While you don’t necessarily have to go too far in teaching academic skills to prepare your child for kindergarten, there are some things that can be helpful in terms of readiness, including:

  • Counting to 20
  • Recognizing basic shapes like rectangle, square, circle and triangle
  • Recognize the numbers 1-10
  • Counting ten objects
  • Saying the alphabet (or singing it)
  • Recognizing the letters of the alphabet even if they’re out of order
  • Writing his or first name and recognizing it when written
  • Sorting items based on factors like color and shape
  • Holding a book
  • Identifying if two words rhyme
  • Identifying letter sounds

Your child doesn’t necessarily have to be reading before kindergarten, and it’s pretty common that they aren’t, but doing nursery rhymes can be really helpful because rhyming helps kids learn to read.

Other things to help your child practice before kindergarten include:

  • Putting on his or her coat and zipping
  • Tying their shoes
  • Taking turns
  • Sharing
  • Sitting and listening quietly
  • Following basic instructions
  • Using the bathroom alone
  • Holding a pencil
  • Cutting with child safety scissors
  • Hanging a backpack on a hook
  • Standing in line
  • Coughing into his or her elbow
  • Opening food containers that you put in their lunch

Finally, there are a few other things you can do.

First, work with your child to help them understand being kind and working well with others. Before kindergarten, your child should have an understanding of how to respect other people, as well as respecting rules and property.
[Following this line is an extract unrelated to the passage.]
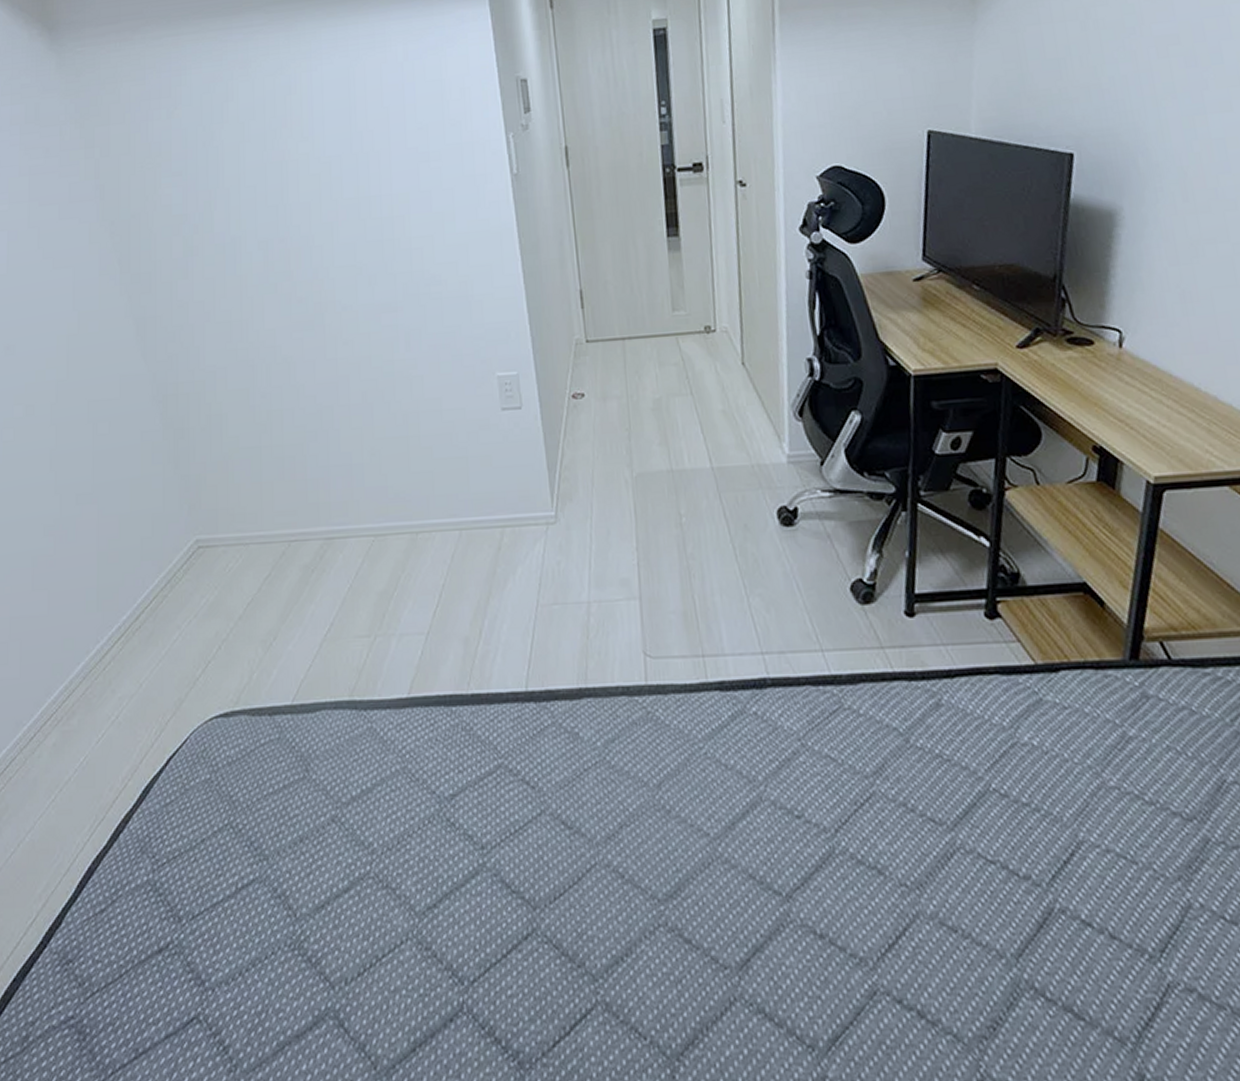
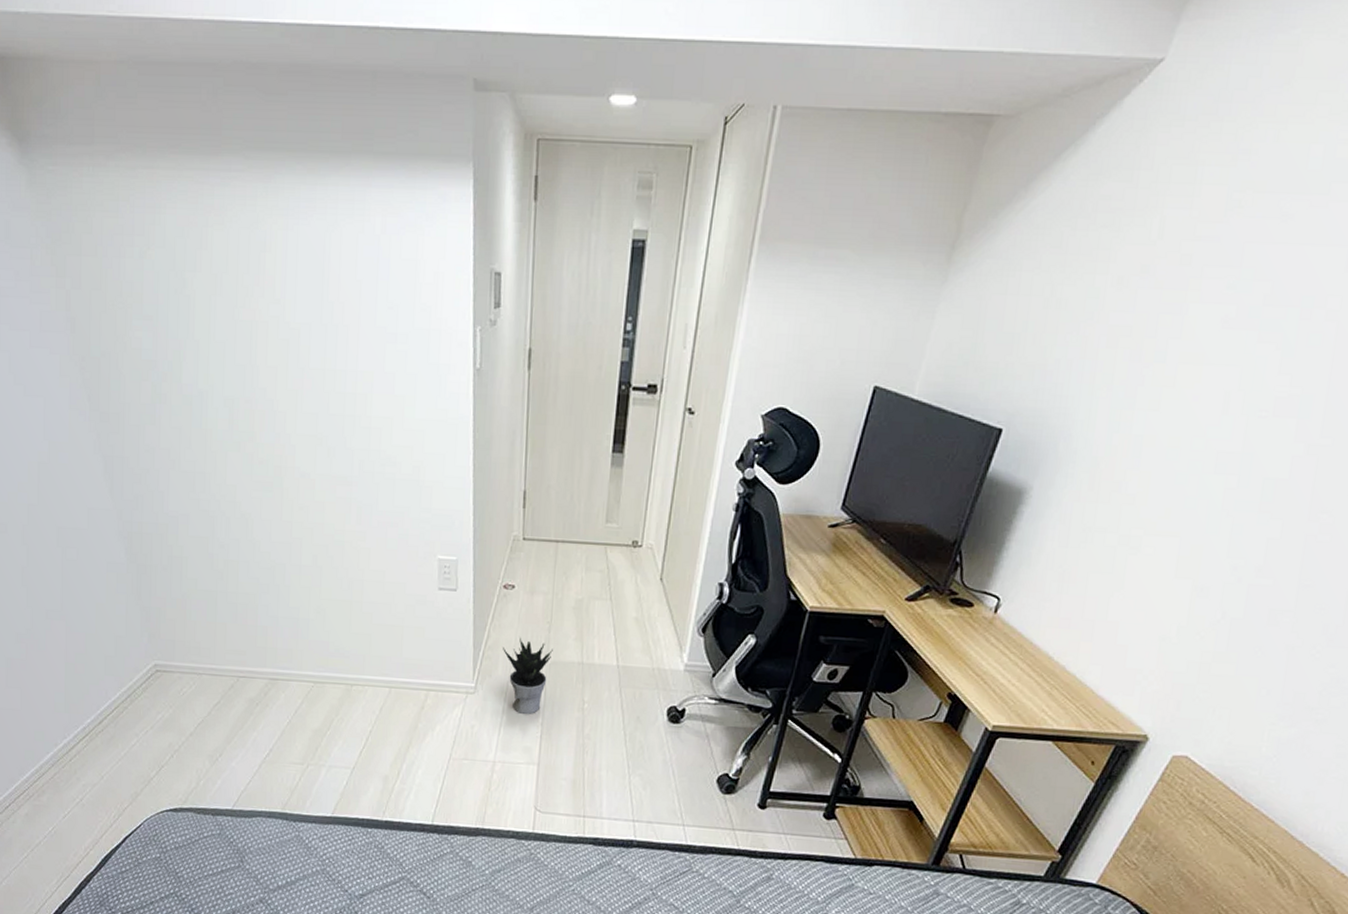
potted plant: none [581,450,637,539] -> present [503,637,553,714]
You can work with your child to see if they can do tasks without interrupting and while taking turns.

Read with your child as often as you can, even if they don’t yet know how to read on their own.

If there are opportunities that arise for your child to be away from home and your immediate family, take advantage.

Again, many of us are feeling apprehensive and uncertain about what the upcoming school year will bring because of the COVID-19 situation, but you can still go over the above and prepare your child for whatever may come all of our way the best you can.